* Text shown:
○ ○ ○ ○ ○ ○ ○

I think it's important to think about the features in terms of their actual
requirements and try to remove the idea of "frame" from your mind. In my
opinion (which is admittedly limited), the only reason that we've been
thinking about this feature in terms of frames (as opposed to a special call
protocol) is that MRI implements it that way.
In this case, there can be only one $1 (for instance), which is provided by
the callee, so there can be no need to have many levels of information. Or
is there a case I'm missing?

-- Yehuda

On Sun, Jul 26, 2009 at 2:40 AM, Thomas E Enebo <[email protected]> wrote:

> On Sat, Jul 25, 2009 at 11:44 PM, Charles Oliver
> Nutter<[email protected]> wrote:
> > I was talking with Yehuda today and I think we came up with a couple
> > solutions for eliminating frames.
> >
> > The cases where we have problems are:
> >
> > * All methods that read or write backref
> > * All methods that read or write lastline
> > * All methods that read or write visibility
> > * All methods that have arbitrary access to the binding (eval, binding,
> ...)
> > * Methods that have closures that do any of these things, or where the
> > closure is used as a binding elsewhere
> >
> > The first three cases could be solved as follows:
> >
> > Backref and lastline can only be read or written in one of two ways:
> > via a Java-implemented core class methods, or via the syntactic
> > constructs $~ for backref or $_ for lastline. Visibility can only be
> > written by public/private/protected method calls, and only gets read
> > by Java code that handles plumbing new methods. All three are scoped
> > at the nearest "hard" scoping boundary, like a method or a class, and
> > closures within that scope share the same slot (this last point is a
> > little fuzzy, but it's good enough for illustration purposes).
> >
> > Currently, all Ruby code bodies prepare a heap-based structure (Frame)

○ ○ ○ ○ ○ ○ ○

* Try it:
Answer these questions about the email thread:
1. Which syntactic construct reads or writes backref?
2. Which method calls are the only way to write visibility?
3. In Yehuda's opinion, what is the only reason the feature has been thought of in terms of frames?
Please answer using only the email thread.

○ ○ ○ ○ ○ ○ ○

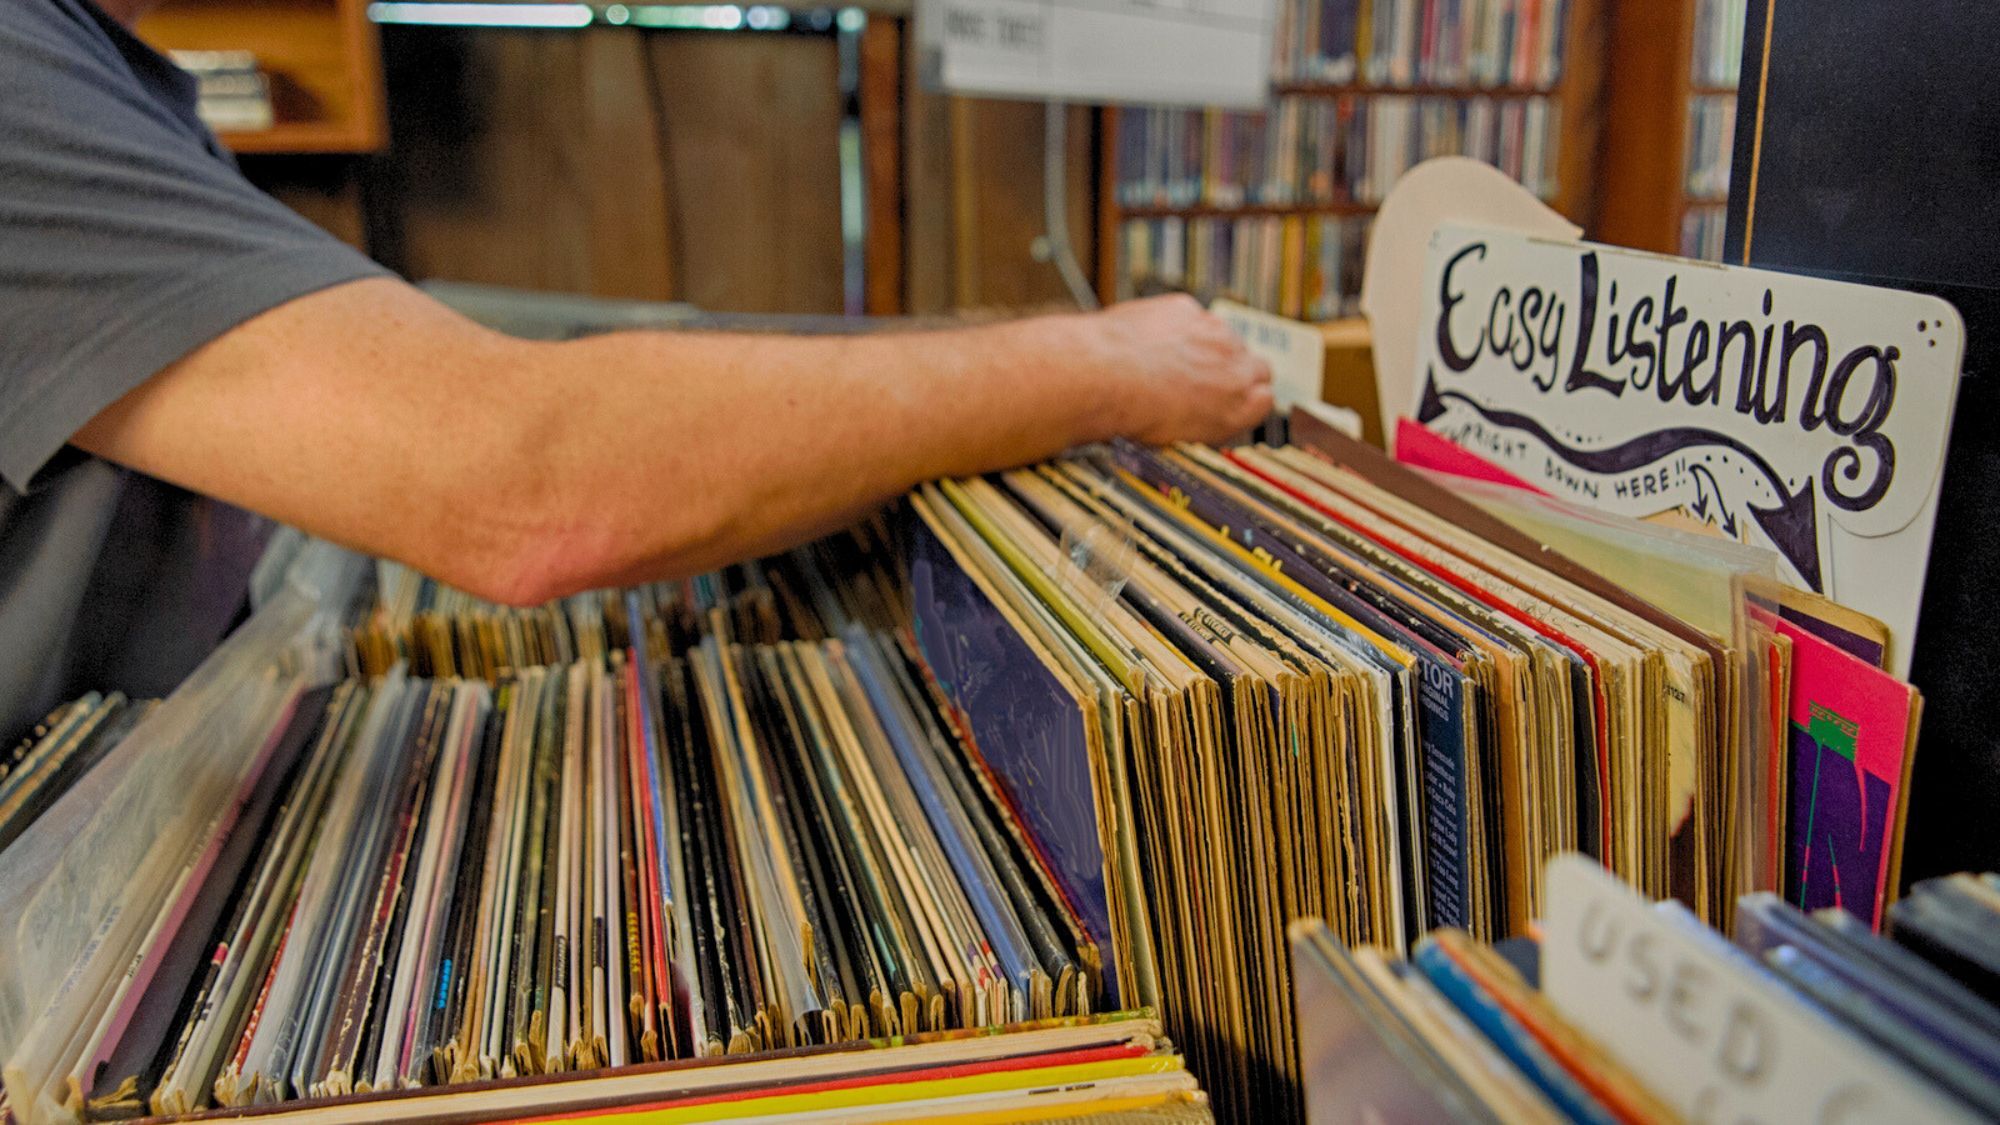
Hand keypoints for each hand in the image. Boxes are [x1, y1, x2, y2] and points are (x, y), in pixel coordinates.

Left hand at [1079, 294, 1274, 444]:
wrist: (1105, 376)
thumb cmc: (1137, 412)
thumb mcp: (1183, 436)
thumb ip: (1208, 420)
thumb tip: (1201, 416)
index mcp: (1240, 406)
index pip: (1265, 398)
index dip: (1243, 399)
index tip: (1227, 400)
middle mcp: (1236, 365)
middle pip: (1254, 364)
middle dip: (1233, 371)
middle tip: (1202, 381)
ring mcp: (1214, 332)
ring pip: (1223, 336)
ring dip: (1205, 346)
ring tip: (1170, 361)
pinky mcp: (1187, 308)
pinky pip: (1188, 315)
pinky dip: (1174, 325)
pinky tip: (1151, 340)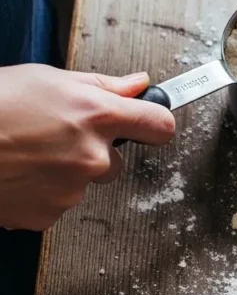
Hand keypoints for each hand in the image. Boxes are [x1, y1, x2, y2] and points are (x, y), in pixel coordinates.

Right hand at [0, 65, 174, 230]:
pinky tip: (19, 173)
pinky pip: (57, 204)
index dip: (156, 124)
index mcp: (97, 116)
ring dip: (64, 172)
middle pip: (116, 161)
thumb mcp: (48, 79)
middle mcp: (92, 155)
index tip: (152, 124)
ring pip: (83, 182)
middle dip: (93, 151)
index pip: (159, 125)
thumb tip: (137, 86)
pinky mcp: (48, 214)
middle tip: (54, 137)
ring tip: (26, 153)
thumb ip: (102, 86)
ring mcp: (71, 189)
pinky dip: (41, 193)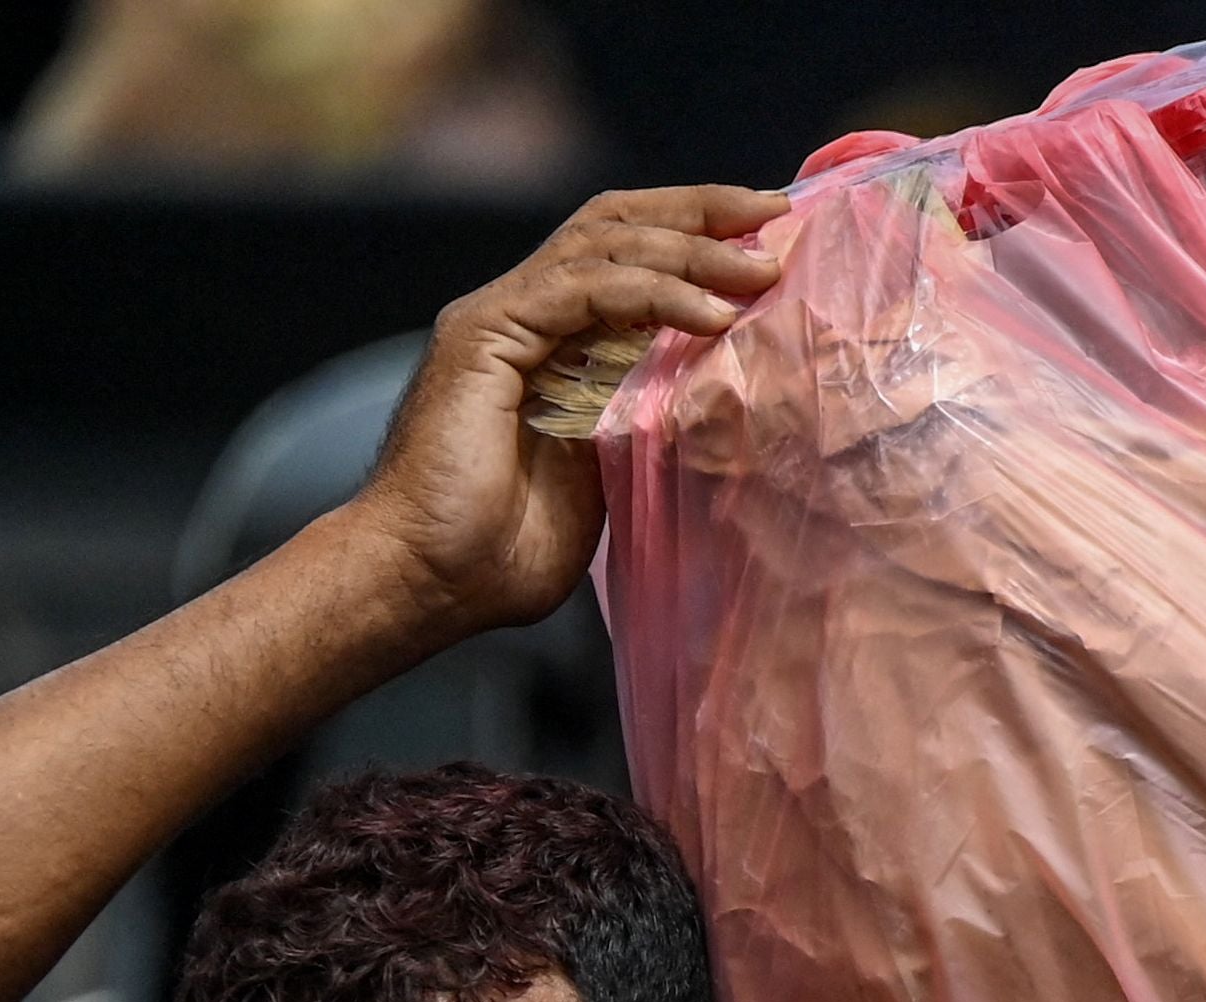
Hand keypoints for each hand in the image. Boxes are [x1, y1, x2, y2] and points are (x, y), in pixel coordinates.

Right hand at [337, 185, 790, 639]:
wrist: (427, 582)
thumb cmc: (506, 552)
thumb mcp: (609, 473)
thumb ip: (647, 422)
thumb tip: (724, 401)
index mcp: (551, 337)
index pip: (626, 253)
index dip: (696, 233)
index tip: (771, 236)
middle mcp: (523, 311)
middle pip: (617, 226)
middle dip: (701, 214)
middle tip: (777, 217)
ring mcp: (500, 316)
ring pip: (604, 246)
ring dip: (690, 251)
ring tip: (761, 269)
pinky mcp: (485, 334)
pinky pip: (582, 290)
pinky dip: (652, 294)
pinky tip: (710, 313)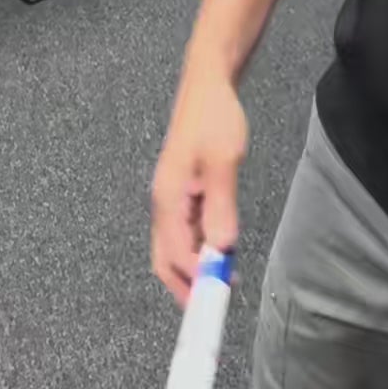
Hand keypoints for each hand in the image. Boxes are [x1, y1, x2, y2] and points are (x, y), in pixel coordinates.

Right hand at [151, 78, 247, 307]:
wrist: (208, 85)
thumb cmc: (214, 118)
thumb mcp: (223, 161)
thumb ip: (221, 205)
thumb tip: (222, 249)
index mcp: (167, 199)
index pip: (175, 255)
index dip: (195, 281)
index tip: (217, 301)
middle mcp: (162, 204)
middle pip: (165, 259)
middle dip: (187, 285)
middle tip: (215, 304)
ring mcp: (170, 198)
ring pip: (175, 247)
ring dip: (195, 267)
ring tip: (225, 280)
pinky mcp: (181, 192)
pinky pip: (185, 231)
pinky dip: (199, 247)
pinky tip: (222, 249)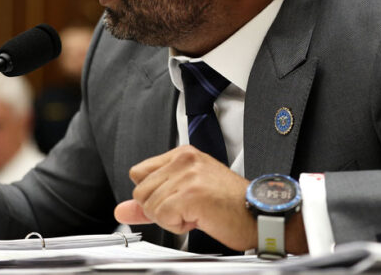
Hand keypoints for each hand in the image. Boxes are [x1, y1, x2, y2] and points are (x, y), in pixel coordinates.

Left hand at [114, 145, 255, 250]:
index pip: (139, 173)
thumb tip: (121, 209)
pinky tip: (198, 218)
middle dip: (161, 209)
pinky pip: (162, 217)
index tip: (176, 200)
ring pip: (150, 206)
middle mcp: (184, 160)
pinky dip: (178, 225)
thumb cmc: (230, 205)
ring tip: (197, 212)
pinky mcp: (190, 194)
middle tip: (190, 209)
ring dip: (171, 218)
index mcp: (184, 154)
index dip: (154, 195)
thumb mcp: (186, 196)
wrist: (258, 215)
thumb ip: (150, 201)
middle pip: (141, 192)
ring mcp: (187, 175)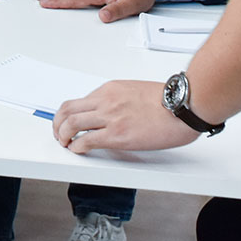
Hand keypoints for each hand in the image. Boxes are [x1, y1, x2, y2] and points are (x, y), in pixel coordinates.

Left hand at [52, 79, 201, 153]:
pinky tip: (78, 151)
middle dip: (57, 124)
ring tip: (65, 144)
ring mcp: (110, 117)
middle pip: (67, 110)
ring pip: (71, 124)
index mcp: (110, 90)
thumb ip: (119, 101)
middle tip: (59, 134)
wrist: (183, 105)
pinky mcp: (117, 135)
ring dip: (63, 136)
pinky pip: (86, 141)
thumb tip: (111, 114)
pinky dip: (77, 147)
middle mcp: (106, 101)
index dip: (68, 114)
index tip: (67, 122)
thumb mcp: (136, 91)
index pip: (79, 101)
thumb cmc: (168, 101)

○ ○ ○ ○ ○ ○ ○

* Written reply:
1. $~
2. public/private/protected method calls
3. MRI implements it that way.